That was the goal of the Latin Business Association Institute’s day-long event yesterday at the Castaway Restaurant in Burbank.
“This is an opportunity, in our community, to do business with each other—to encourage minority women to engage in fields in which they are currently underrepresented –and connect them with contracting opportunities,” said Ruben Guerra, Chairman of the LBA.
Guerra believes helping women succeed in business will help boost the economy.
Keynote speaker – former CEO of eBay and 2010 gubernatorial candidate Meg Whitman – said fostering entrepreneurship and reforming public education are the keys to economic recovery.
Whitman focused heavily on empowering the individual, whether by lowering taxes that scare small business-owners away to friendlier climates such as Texas, or ensuring California’s public school system is equipped to place Californians in jobs that would otherwise be shipped overseas.
Whitman said that the loss of manufacturing jobs in California will gut the middle class segment that Latino families occupy at a rate that far outpaces other ethnicities.
Education is crucial, and if the oldest child in Latino families goes to college, the younger ones are likely to follow their older siblings path.
With the right reform and backing from the state, this cycle could allow Latinos to play a huge role in keeping California’s economic engine humming throughout the 21st Century.

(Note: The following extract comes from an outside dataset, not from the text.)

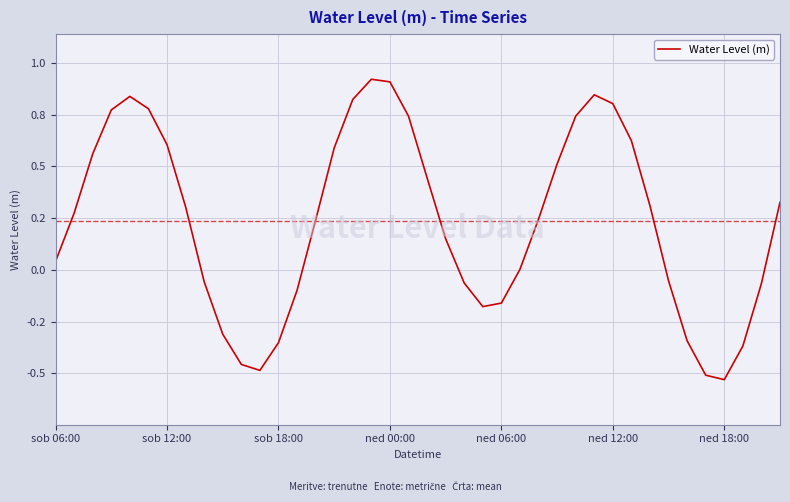

Is this an area chart (filled region under the line)?

No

Networking – the key theme of the event – is the number one social anxiety in the U.S. A recent survey found 75% of people are uncomfortable networking because it reveals something about them.
But Julia Hubbel, author of several books on the art of networking, said it is the foundation of success in business and encourages all business owners to develop strong relationships with their colleagues.
When asked how smaller businesses can compete with the big guns, Hubbel said cut to the chase! When trying to sell your company, remember corporations are looking for problem solvers.
People should also do their homework, demonstrate value, and make sure the product is up to the best standard of quality. This will help women in business break through to territory that was once unfamiliar.
Energized and armed with new ideas and tools, these women are ready to do business.